The Beginning of Victory Culture

Franklin D. Roosevelt Delivers Speech

On December 7, 1941, in a surprise, “unprovoked and dastardly attack” the Japanese bombed Hawaiian military base Pearl Harbor. The Japanese destroyed 188 U.S. aircraft, and 2,403 Americans were killed and 1,178 were wounded. On December 8, President Franklin D. Roosevelt gave an empowering yet somber speech. Beyond the famous line that Pearl Harbor was “a date which will live in infamy,” Roosevelt provoked ideas of patriotism, nationalism and remembering America's past to project America's future. He offered the American people one promise in the face of “this premeditated invasion.” He offered that “[Americans] will win through to absolute victory,” and to “inevitable triumph.” This spirit of triumph that Roosevelt conjured was continued by the media and popular culture.

 Sheet Music for Remember Pearl Harbor

Popular Big Band musician Sammy Kaye wrote the song “Let’s Remember Pearl Harbor” urged his audience to:

Let’s Remember Pearl Harbor

As we did the Alamo.

We will always remember how they died for Liberty.

Let’s Remember Pearl Harbor 

And go on to victory


Paralleling the Alamo with the attack on Pearl Harbor, Kaye was able tie the present to America’s exceptional, unique frontier past. Articles from magazines like Life also used the slogan “Remember Pearl Harbor” as a battle cry. Victory was non-negotiable in American culture; triumphalism barreled throughout pop culture and especially the Western genre. Everyone from the President to musicians were invoking the romanticized, mythical West, for most Americans the surprise attack on Pearl Harbor was no different then dastardly Indians attacking a stagecoach.

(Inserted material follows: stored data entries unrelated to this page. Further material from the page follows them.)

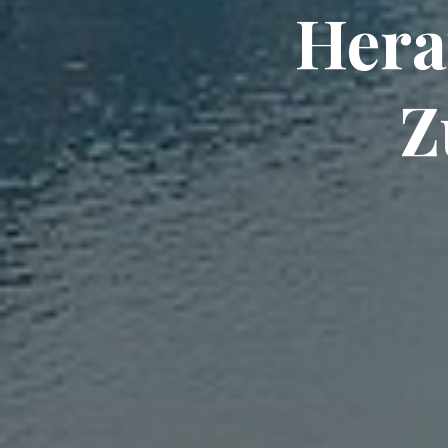
Hera
Z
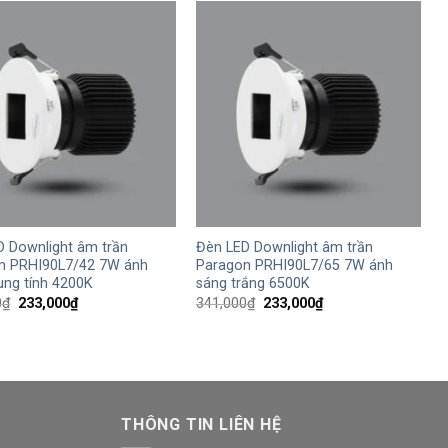
217,200₫.
217,200₫.
+
D Downlight âm trần
Đèn LED Downlight âm trần
n PRHI90L7/42 7W ánh
Paragon PRHI90L7/65 7W ánh
ung tính 4200K
sáng trắng 6500K
Giá
Giá
Giá
Giá
0
₫
233,000
₫
341,000
₫
233,000
₫
gốc
hiện
gốc
hiện
là:
tại
là:
tại
341,000₫.
là:
341,000₫.
là:
233,000₫.
233,000₫.
THÔNG TIN LIÊN HỆ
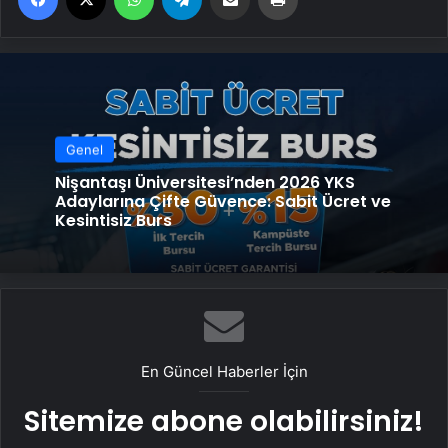
Genel
Nişantaşı Üniversitesi’nden 2026 YKS
Adaylarına Çifte Güvence: Sabit Ücret ve
Kesintisiz Burs
En Güncel Haberler İçin
Sitemize abone olabilirsiniz!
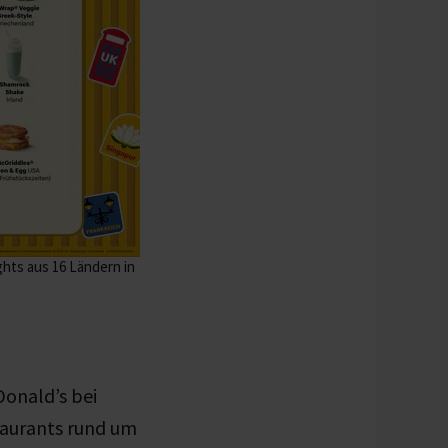
ghts aus 16 Ländern in
onald’s bei
taurants rund um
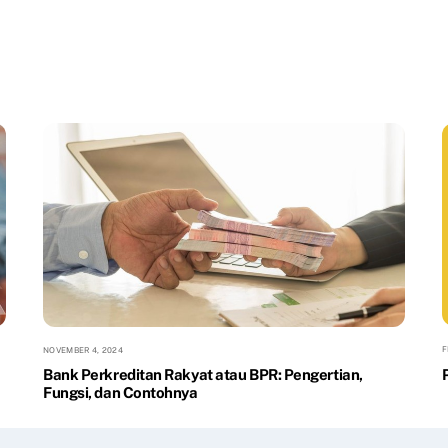
F
NOVEMBER 4, 2024
Bank Perkreditan Rakyat atau BPR: Pengertian,
Fungsi, dan Contohnya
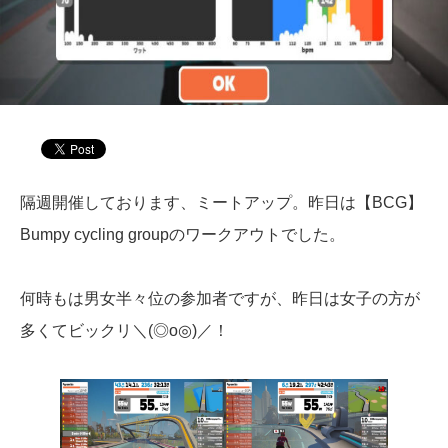
隔週開催しております、ミートアップ。昨日は【BCG】
Bumpy cycling groupのワークアウトでした。
何時もは男女半々位の参加者ですが、昨日は女子の方が
多くてビックリ＼(◎o◎)／！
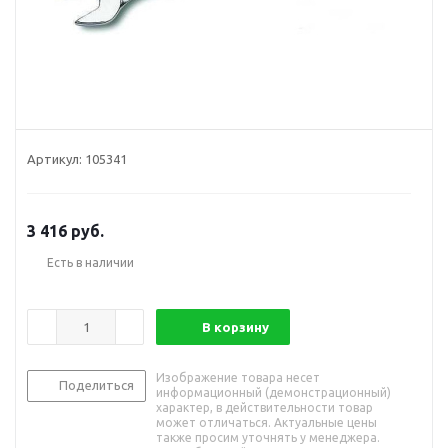
Артикул:
105341
3 416
руб.
Есть в наличии
В корзину
Изображение товара несет
Поделиться
информационный (демонстрационный)
характер, в действительности товар
может отличаться. Актуальные цены
также просим уточнять у менеджера.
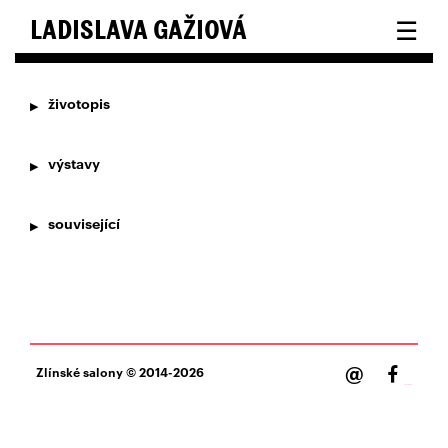
☰
LADISLAVA GAŽIOVÁ
životopis
výstavy
související
@
Zlínské salony
© 2014-2026
Facebook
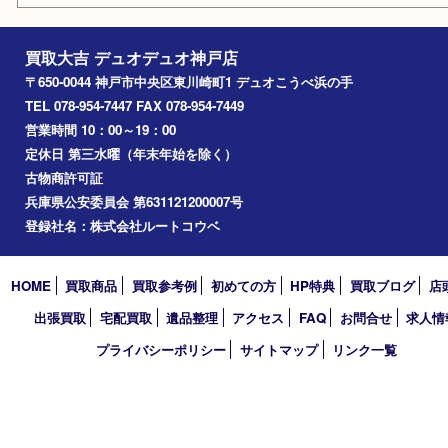
お知らせ
コラム
エリアカテゴリ
神戸市
神戸市中央区
兵庫区
長田区
神戸市北区
垂水区
アーカイブ
2026年
2025年
2024年
2023年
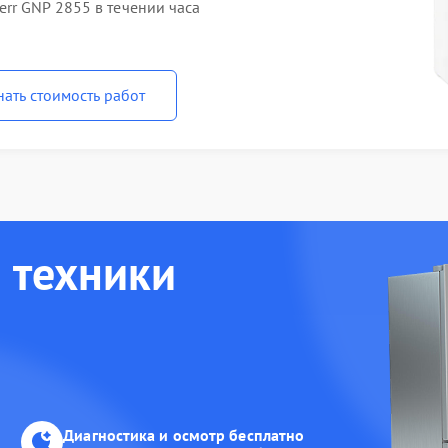
rr GNP 2855 в течении часа
нать стоимость работ
 техники
Диагностика и осмотр бесплатно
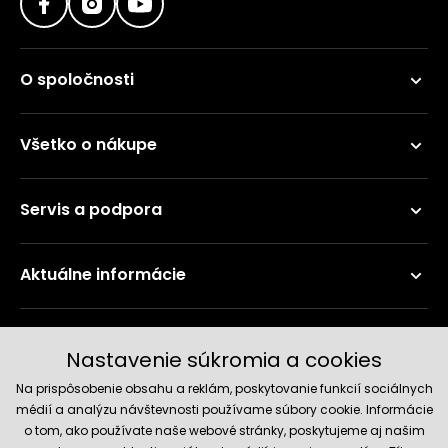
O spoločnosti
Všetko o nákupe
Servis a podpora
Aktuálne informácie
Doručenie a platobné metódy
Nastavenie súkromia a cookies
Na prispôsobenie obsahu a reklám, poskytovanie funkcií sociálnych
médií a analýzu návštevnosti používame súbory cookie. Informácie
o tom, ako používate naše webové stránky, poskytujeme aj našim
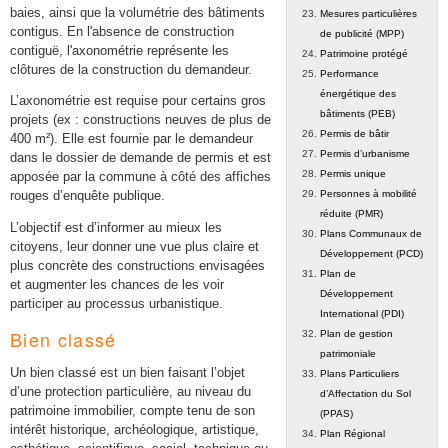
baies, ainsi que la volumétrie des bâtiments
Mesures particulières
contigus. En l'absence de construction
de publicité (MPP)
contiguë, l'axonométrie représente les
Patrimoine protégé
clôtures de la construction du demandeur.
Performance
énergétique des
L’axonométrie est requise pour certains gros
bâtiments (PEB)
projets (ex : constructions neuves de plus de
Permis de bâtir
400 m²). Elle est fournie par le demandeur
Permis d’urbanisme
dans le dossier de demande de permis et est
Permis unique
apposée par la commune à côté des affiches
Personnes à mobilité
rouges d’enquête publique.
réduite (PMR)
L’objectif est d’informer au mieux les
Plans Communaux de
citoyens, leur donner une vue plus claire et
Développement (PCD)
plus concrète des constructions envisagées
Plan de
et augmenter les chances de les voir
Développement
participer au processus urbanistique.
International (PDI)
Bien classé
Plan de gestion
patrimoniale
Un bien classé est un bien faisant l’objet
Plans Particuliers
d’une protection particulière, au niveau du
d’Affectation du Sol
patrimoine immobilier, compte tenu de son
(PPAS)
intérêt historique, archéologique, artistique,
Plan Régional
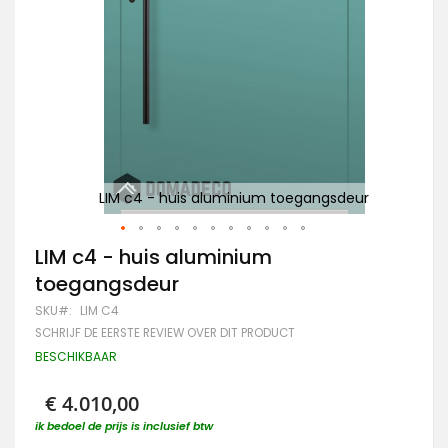
ur
LIM c4 - huis aluminium toegangsdeur
ro
Ga
LIM c4 - huis aluminium
naar
toegangsdeur
het
begin
SKU
LIM C4
van
SCHRIJF DE EERSTE REVIEW OVER DIT PRODUCT
de
afbeeldingen-
BESCHIKBAAR
gallerij
€ 4.010,00
ik bedoel de prijs is inclusief btw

These Colors Won't Run. Remember Pearl Harbor

Victory culture, as it has come to be known, is the idea that it is the birthright of Americans to triumph over an inferior enemy. Mid twentieth century popular American history presented a sweeping epic, in which Americans were continuously the underdog fighting for liberty and spreading freedom from sea to shining sea and wars were fought for the betterment of mankind. In journalist Tom Engelhardt’s The End of Victory Culture, he states “The American war story was especially effective as a builder of national consciousness because it seemed so natural, so innocent, so nearly childlike and was so little contradicted by the realities of invasion or deflected attention from the racial horror story most central to the country’s development.” Victory culture embedded itself in the foundation of American nation-building in the post World War II era, and became the basis for American identity and nationalism. In the World War II era, Americans seen their projected triumph over the Japanese and Germans in pop culture, and instead of Americans fighting the Axis, they were fighting (and defeating) Indians. Victory culture is most evident in the 1950s Western film, television and comic book genre, where the aspect of victory culture that illuminated the “us” versus “them” narrative developed. Native Americans were further transformed into the faceless villains or the pronoun inept sidekicks and became part of the larger pop culture machine that was craving for American exceptionalism and triumphalism. By examining Western genre mediums in which victory culture is evident, victory culture, while the essence of American identity, was a problematic at best.